PR誌「ちくま」12月号より古谷田奈月さんのエッセイを掲載します

 小学生の頃、兄と私は、毎晩のように口論を繰り広げる両親の醜態を観戦者の立場で楽しんでいた。親父はカッとなりすぎる、お母さんは無駄に煽るのがまずい、と子ども部屋まで届いてくる舌戦にコメントをつけては笑った。たいていは、『ストⅡ』などをやりながらの噂話だった。
 今も昔も、兄妹仲はあっさりしている。しかしこの、身内の問題を他人事のように眺める感性だけは、昔から共有していた。繋がりはあるけれども、本質的には関わりのないもの。ただそこに、うすぼんやりと存在するもの。私と兄は両親のことも、そしてお互いのこともそうとらえていた。
 もっとも、私は両親の不仲を心配できないことに劣等感をおぼえたこともあった。というのは、漫画やテレビドラマでは、仲の悪い親を持つ子どもはたいていひどく傷付いていたからだ。しかし兄は傷付くという選択肢など思い浮かべたことさえない様子だったので、私もすぐに安心して、離婚したらどのように両親を分配するかという話と、竜巻旋風脚のコマンド入力はどうやるのかという話を同列に扱う、明るく薄情な子どもになることができたのだった。
 成長するにつれ兄との会話は減り、大学に入った頃にはほぼなくなったが、それは私たちのあいだから『ストⅡ』のようなものが消えたためでもあったし、私が家族全員と距離を取り始めたためでもあった。その頃の私は、自分以外の誰かがいる場所に帰ることに強い抵抗を感じるようになっていた。毎晩遅くまで出歩き、あるいは深夜になって家を抜け出し、近くの公園で煙草ばかり吸っていた。
 大学卒業と同時に一人暮らしに踏み切ったが、意外にも、母が反対した。遠くに就職するわけでもないのにそんな必要がどこにある、と言い出したのだ。これまで放任気味だった母がいきなり親の顔になったことに驚き、裏切られたようにも感じて、私は言葉を失った。一人になる、というのは当時の私にとって生きることを意味していたが、それを母にわかるように説明できる自信がなかった。そうして一瞬、完全に絶望したときに兄が、珍しく苛立ちの滲んだ声で言った。「こいつは家から出さなきゃだめだ。そういう生き物なんだよ、見りゃわかるだろう」
 何年ものあいだろくに話もしていなかった兄が当然のように私の生態を見抜いたことに、私はさらに驚いた。しかしすぐ、子ども部屋の文化と、その頃から冷徹だった兄の眼差しを思い出し、自分は今確実に兄に救われたが、兄は私を救ったのではない、真実を尊んだだけだと理解した。
 温和な兄に噛み付かれて驚いた母は、もう二度と私の決断に口を出さなかった。

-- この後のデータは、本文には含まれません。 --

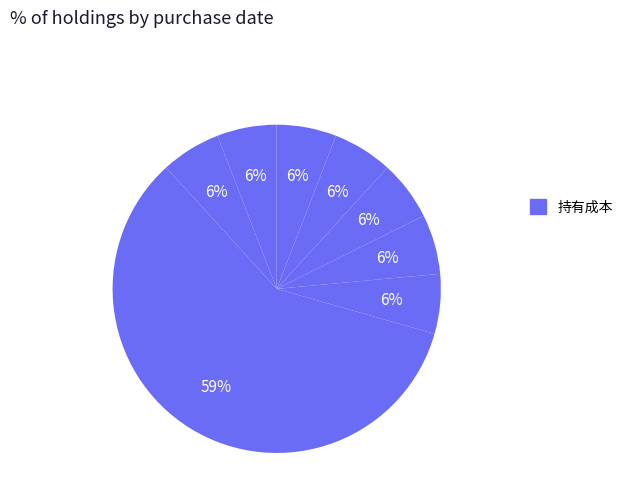

To the nearest percent, what is the average slice percentage?

12%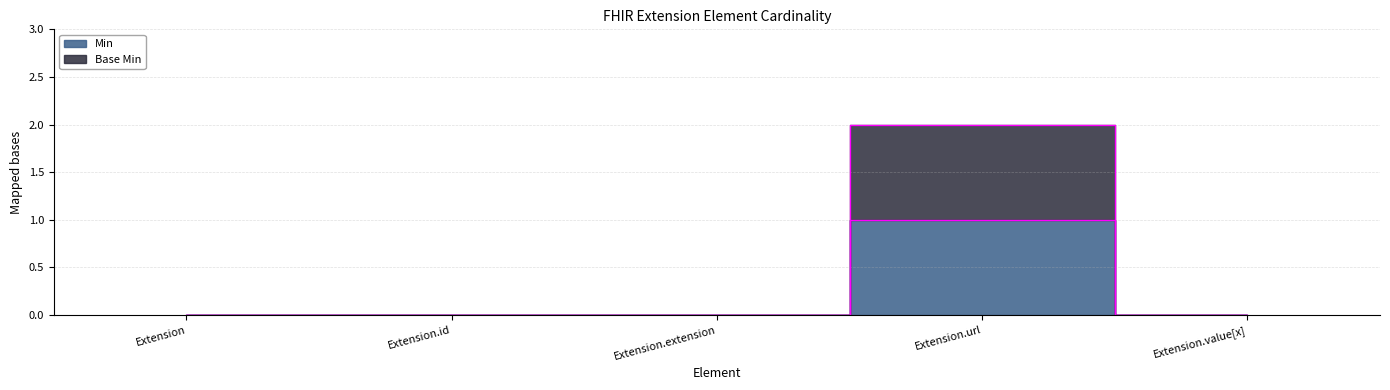

At which category does the chart reach its peak across all series?

Extension.url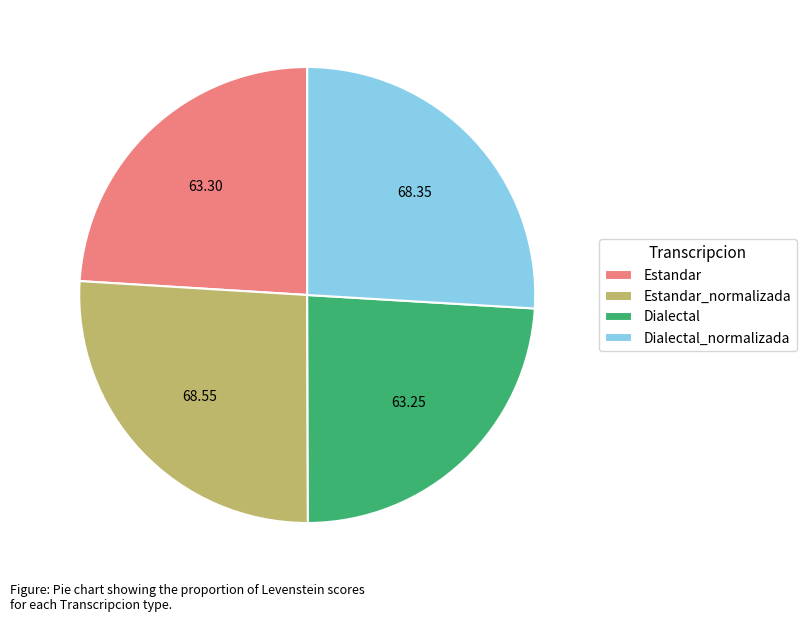

Approximately how many times larger is the value at Dialectal_normalizada compared to Dialectal?

1.1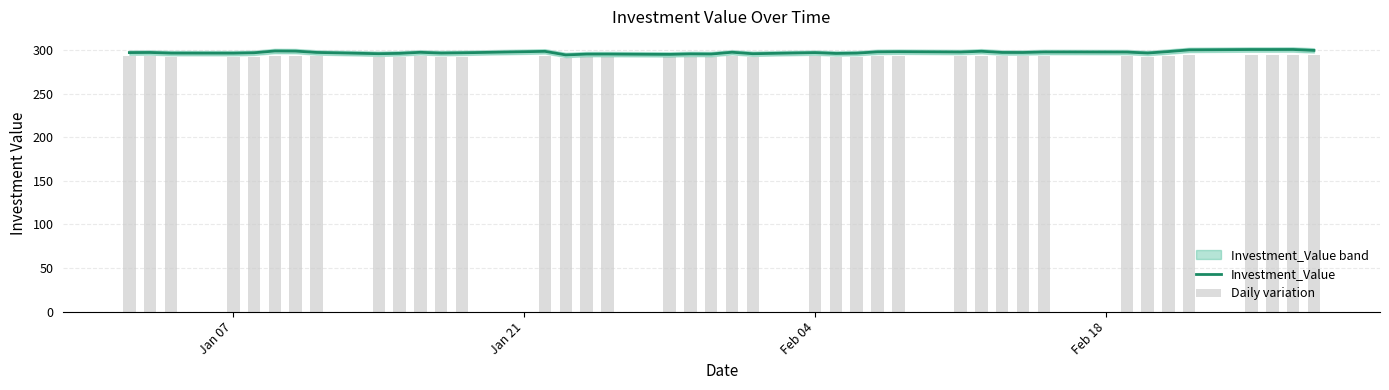

Which series has the widest spread of values?

Investment_Value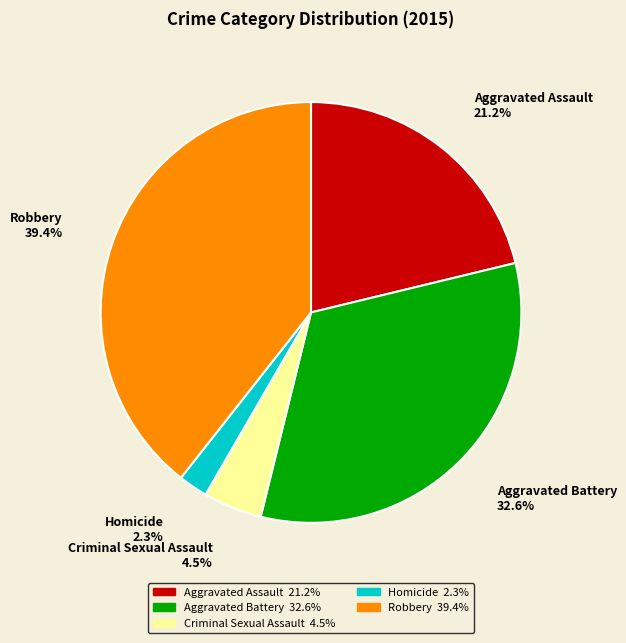

Is Homicide the majority of the pie?

No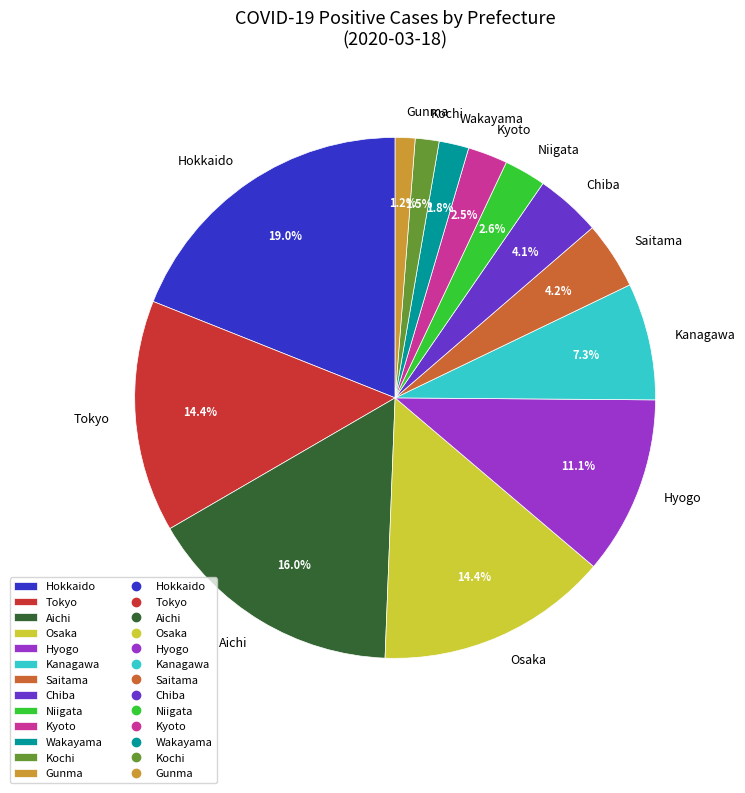

What is the ratio of the value at Kanagawa to the value at Tokyo?

0.5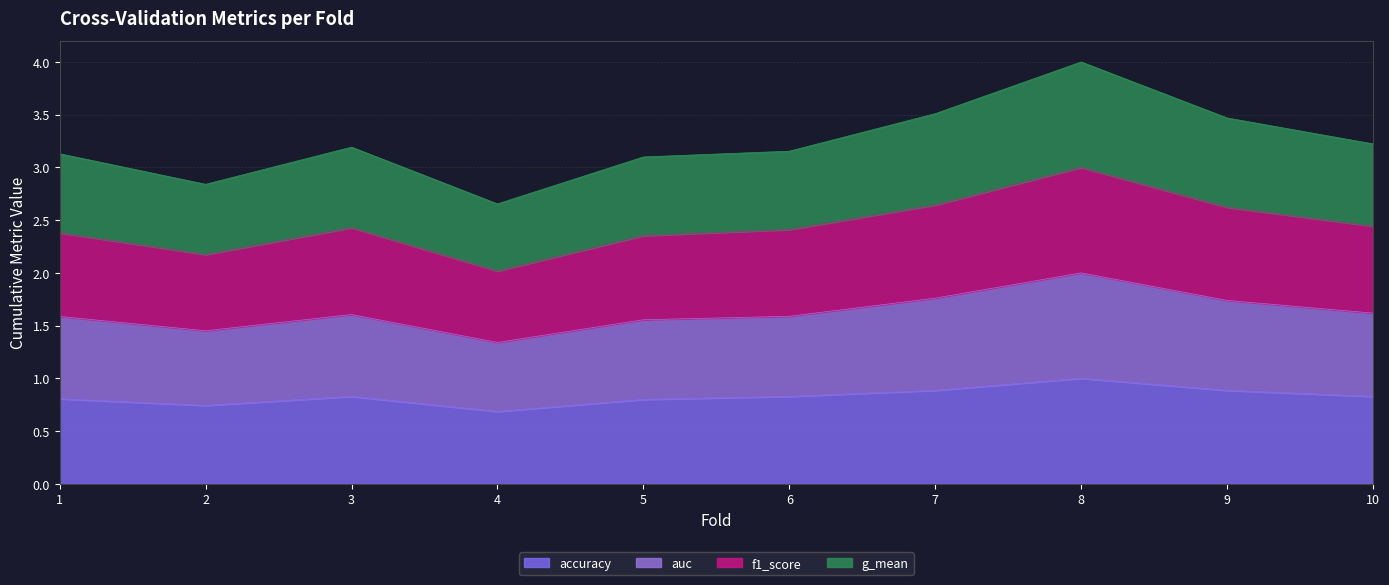

What is the maximum value shown in the chart?

4.0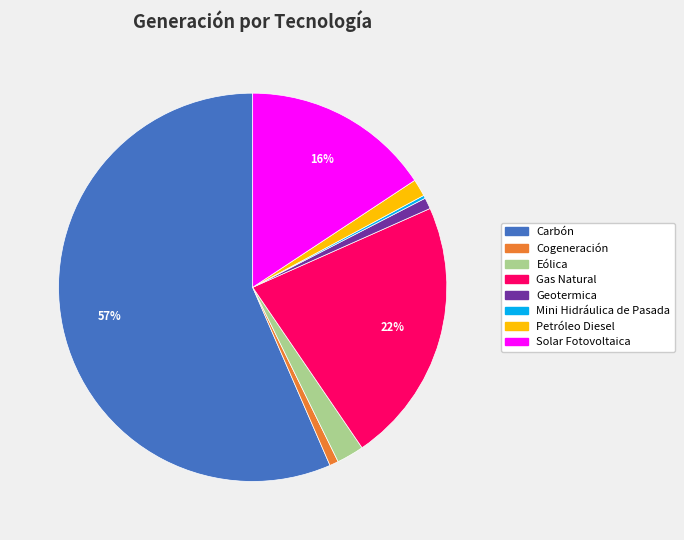

To the nearest percent, what is the average slice percentage?

12%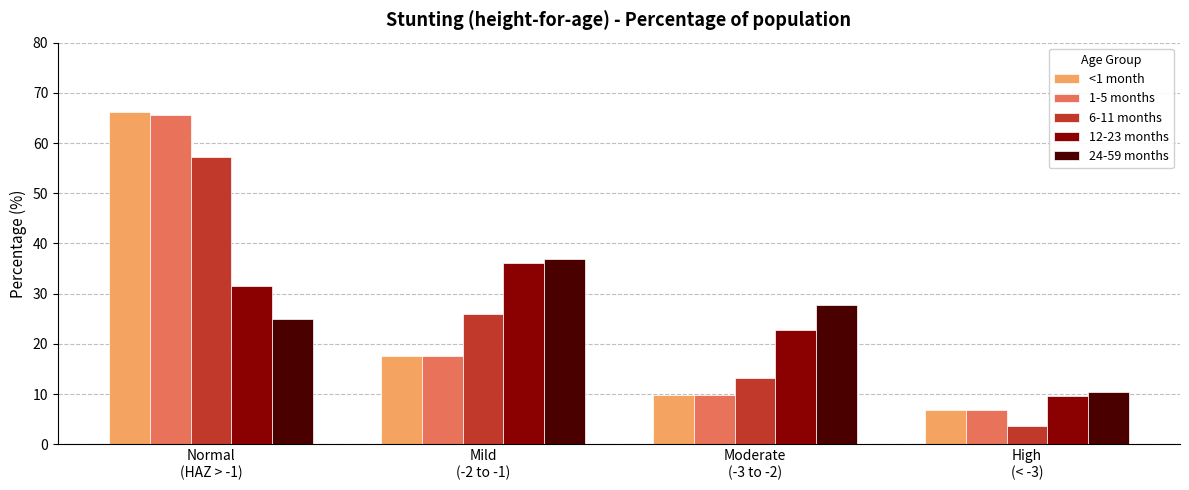

At how many categories does at least one series exceed 34?

2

そうしてようやく手に入れた自分だけの部屋で、時折、私は幸運に感謝した。兄の容赦ない公正さが、結果的にいつも私に味方するという現実に感謝した。
 今、兄とは同じ市内に住んでいるが、年に一度も会わない。会いたいとも思わない。ただ生存の気配だけうすぼんやりと感じられれば、私には十分に心強い。